**Your task**. Duplicate the passage of the blog post that begins at the words "And I had one" and ends after the words "a doctor’s recommendation to access that.".

**Document text**.
:::::

And I had one other thought that I forgot. Something about how perfect the universe is. About being conscious in it seeming preferable to not. The whole morning left with me with of my favorite “Everything is Possible, and It Will Be Right” sensations. This can be encapsulated as the “the Big Bang happened, and everything since is not just literally interconnected but up in the air” theory of existence.  It’d be fun to ask for a doctor’s recommendation to access that.

 

[*See the short film about and pre-order my new book: TOO HIGH TO FAIL*]

Comments

  1. Mitch says:

    April 30, 2012 at 9:00 pm 

    Hey Doug, your feature about Silver City’s low-ego charms in the May issue of New Mexico Magazine is excellent — looks like they only have it available in the daed-tree version of the magazine these days, tho, not online.

:::::

[Data excerpts]
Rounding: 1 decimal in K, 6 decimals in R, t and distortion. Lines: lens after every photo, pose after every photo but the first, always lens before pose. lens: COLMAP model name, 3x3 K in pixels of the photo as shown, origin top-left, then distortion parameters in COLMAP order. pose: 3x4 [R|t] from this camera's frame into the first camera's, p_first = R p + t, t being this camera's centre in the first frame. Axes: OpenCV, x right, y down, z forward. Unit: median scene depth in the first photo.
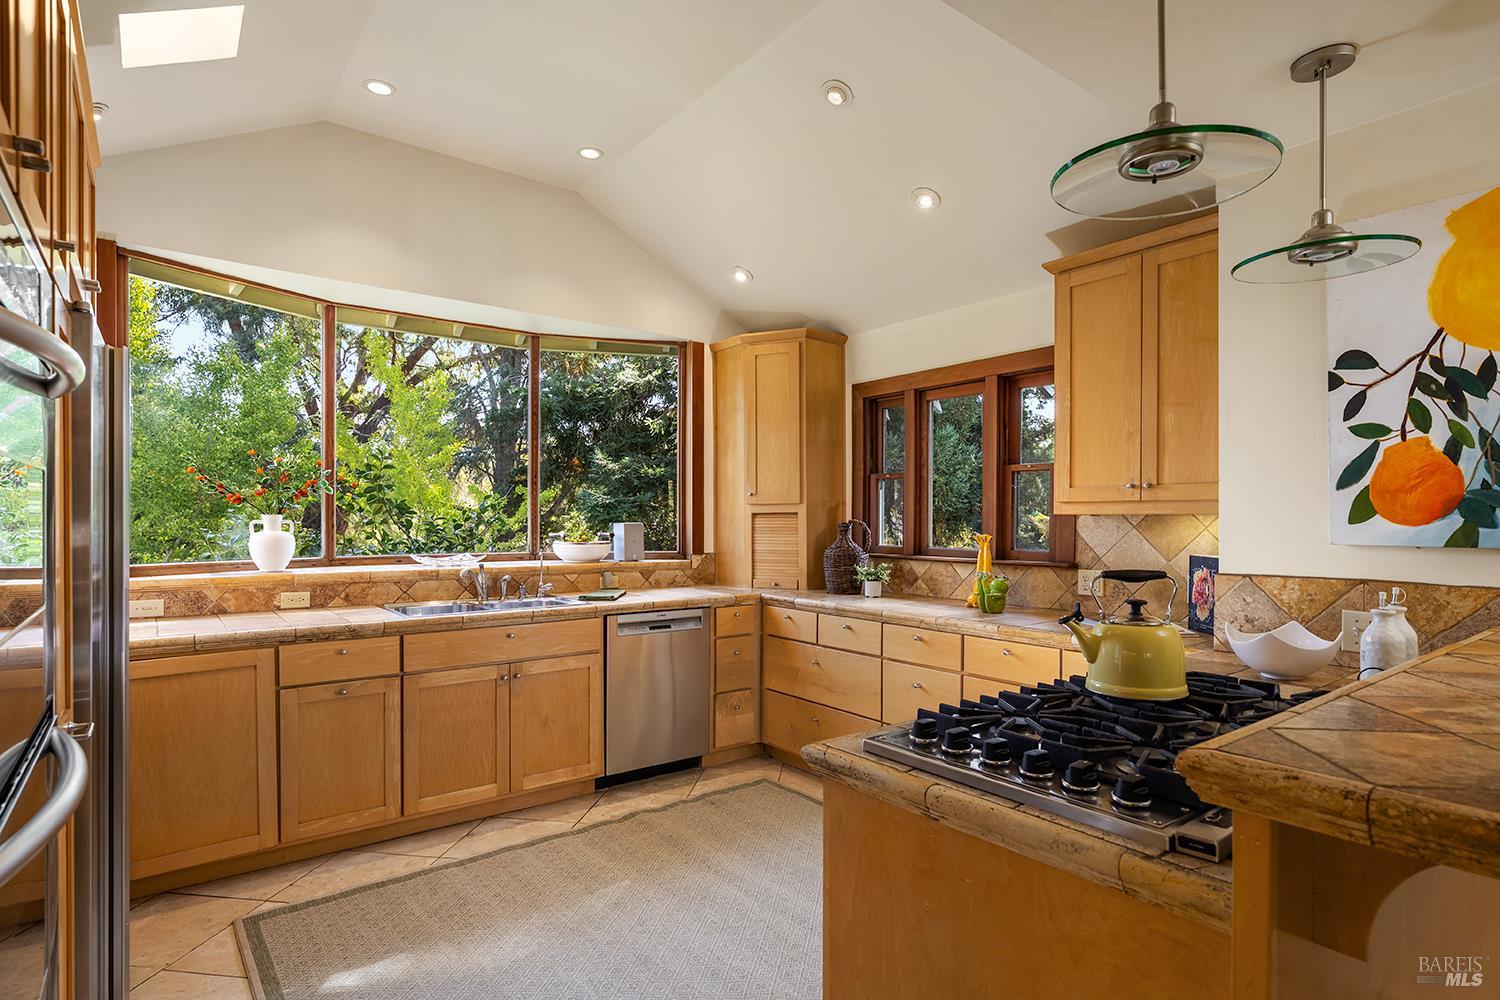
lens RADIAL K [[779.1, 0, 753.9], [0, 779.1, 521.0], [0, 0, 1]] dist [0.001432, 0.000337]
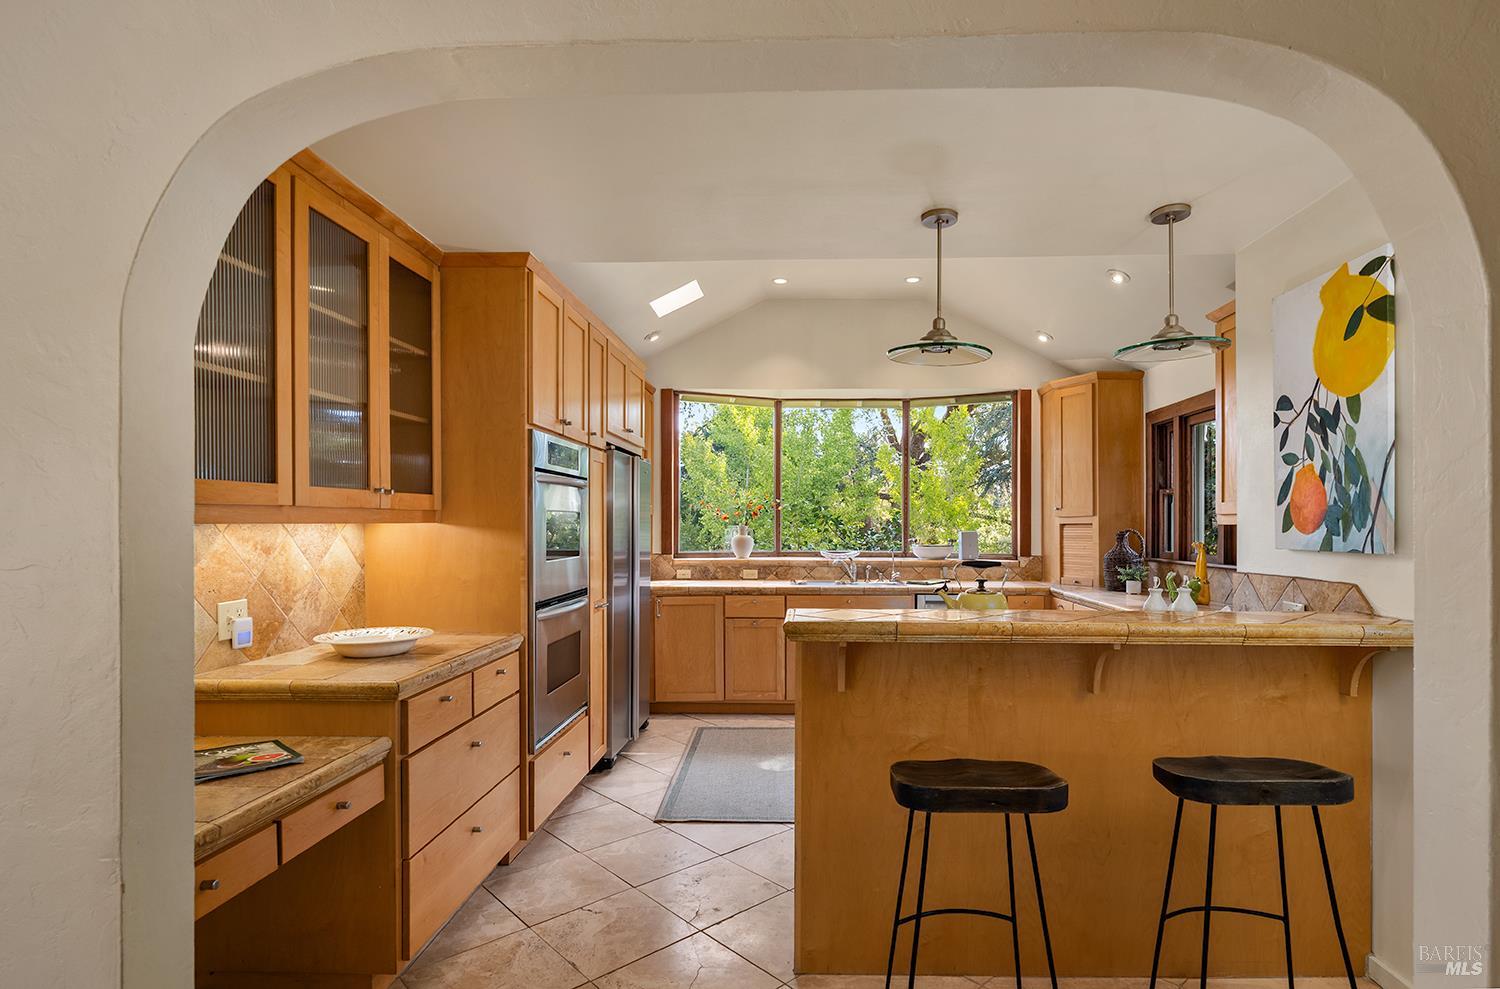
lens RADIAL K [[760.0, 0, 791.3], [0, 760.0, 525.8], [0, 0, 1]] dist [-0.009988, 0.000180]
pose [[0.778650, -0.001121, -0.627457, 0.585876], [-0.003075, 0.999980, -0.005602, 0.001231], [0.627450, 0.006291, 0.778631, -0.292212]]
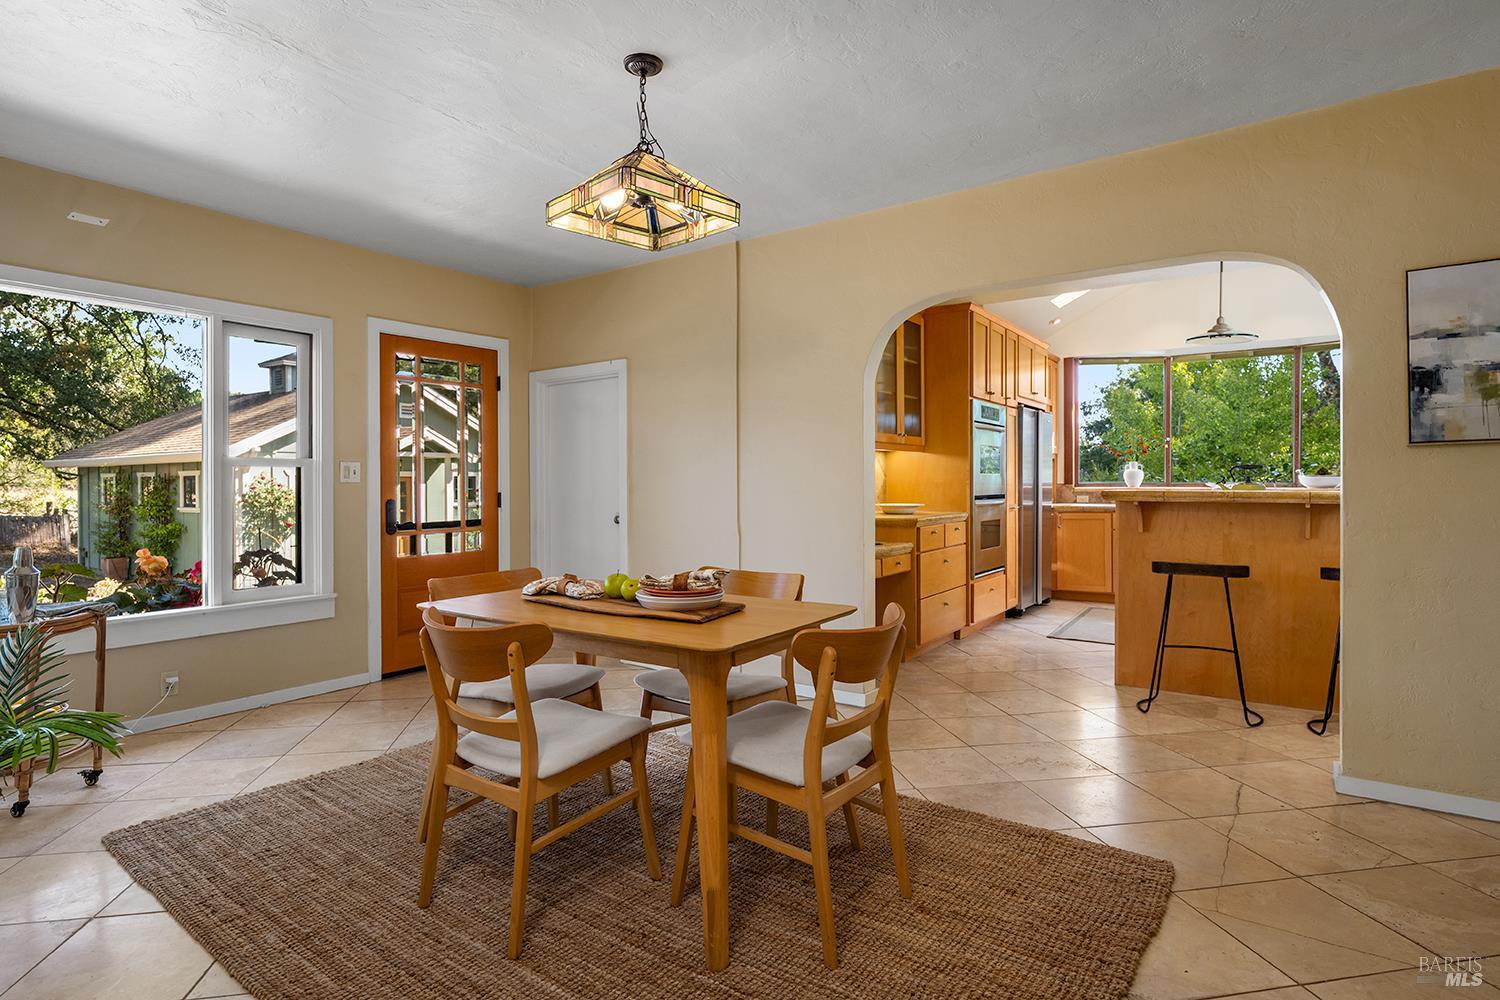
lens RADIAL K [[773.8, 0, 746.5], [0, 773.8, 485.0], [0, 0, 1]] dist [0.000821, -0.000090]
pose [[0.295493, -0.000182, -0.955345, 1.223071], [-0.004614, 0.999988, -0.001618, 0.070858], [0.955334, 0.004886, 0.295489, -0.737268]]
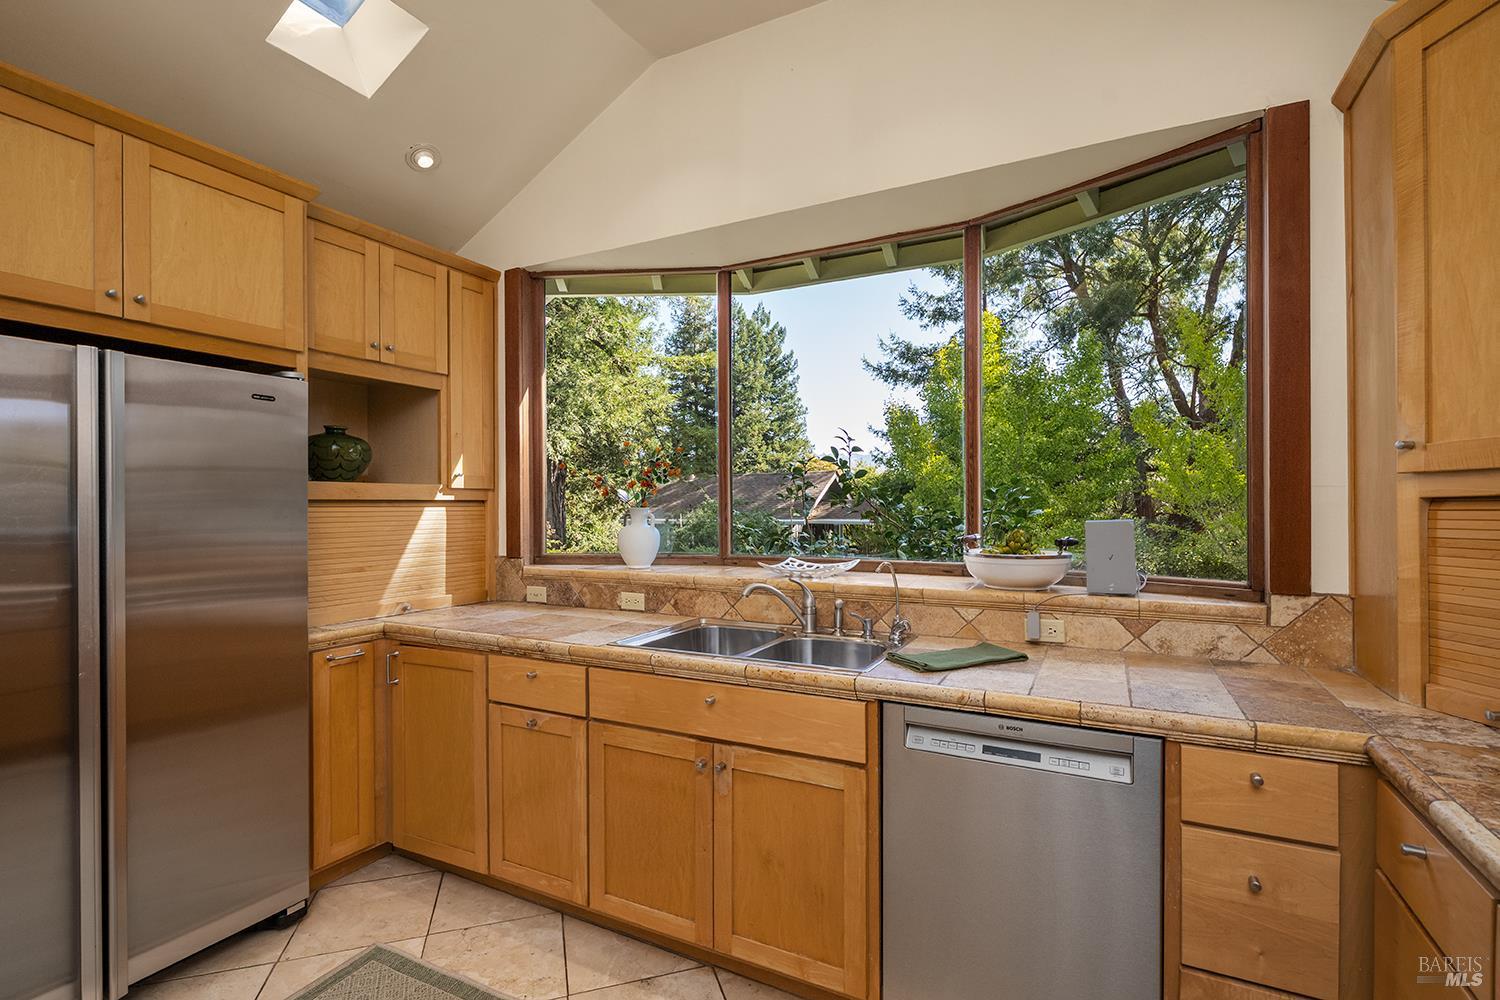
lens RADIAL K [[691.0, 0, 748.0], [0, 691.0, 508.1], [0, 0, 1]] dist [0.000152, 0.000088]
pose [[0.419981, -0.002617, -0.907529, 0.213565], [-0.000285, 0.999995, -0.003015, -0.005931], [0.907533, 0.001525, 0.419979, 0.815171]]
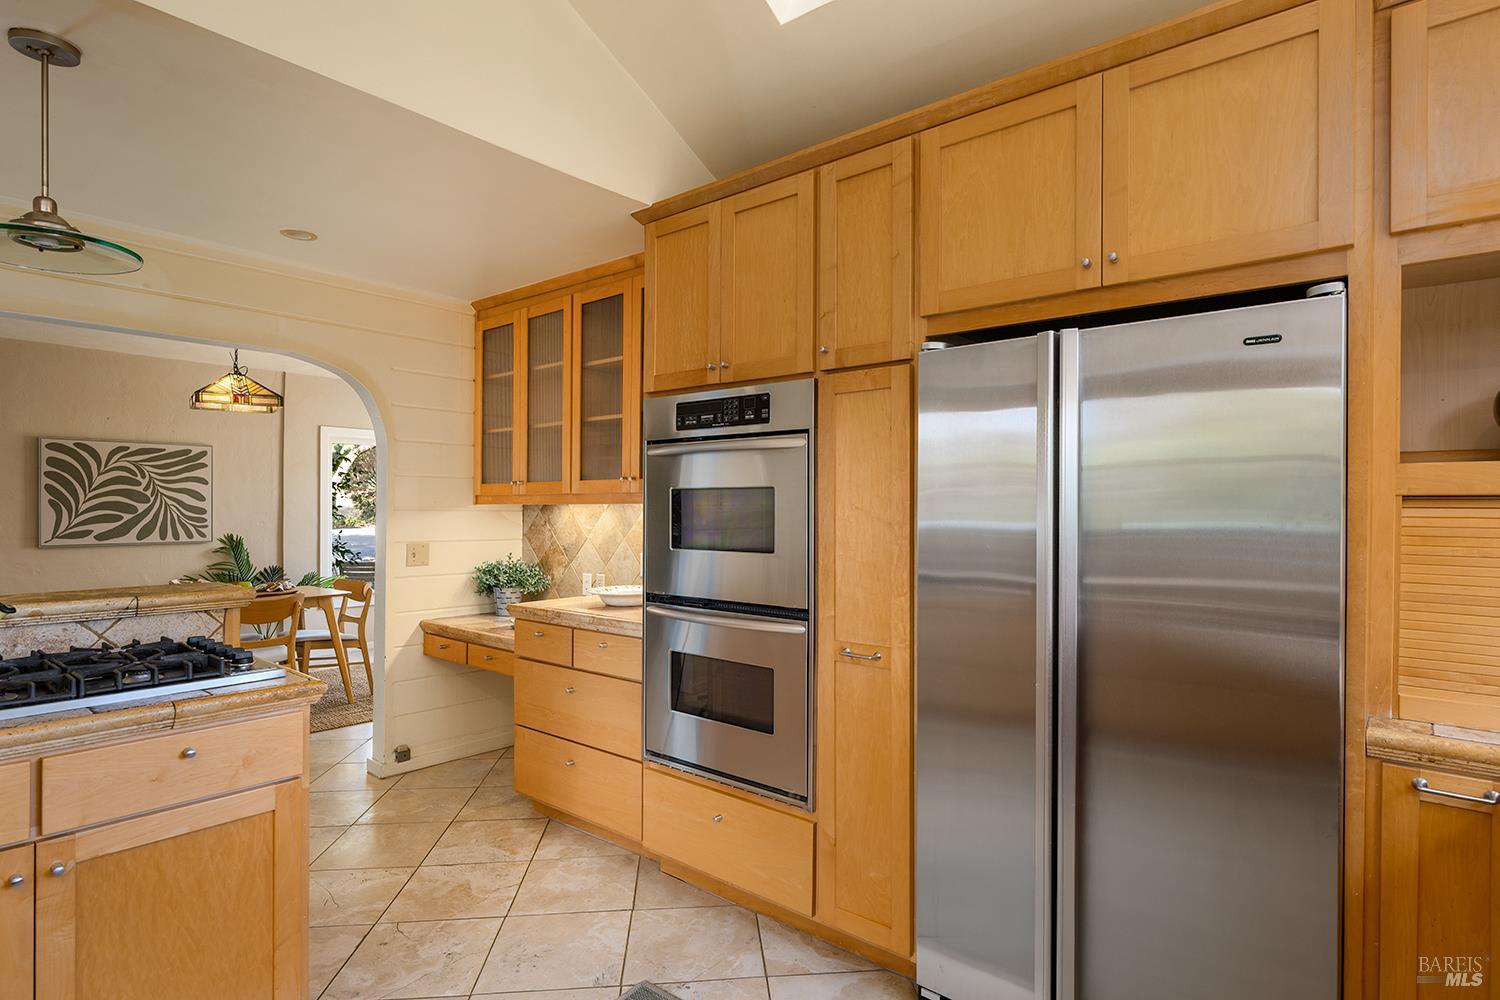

:::::

**Output**.
And I had one other thought that I forgot. Something about how perfect the universe is. About being conscious in it seeming preferable to not. The whole morning left with me with of my favorite “Everything is Possible, and It Will Be Right” sensations. This can be encapsulated as the “the Big Bang happened, and everything since is not just literally interconnected but up in the air” theory of existence.  It’d be fun to ask for a doctor’s recommendation to access that.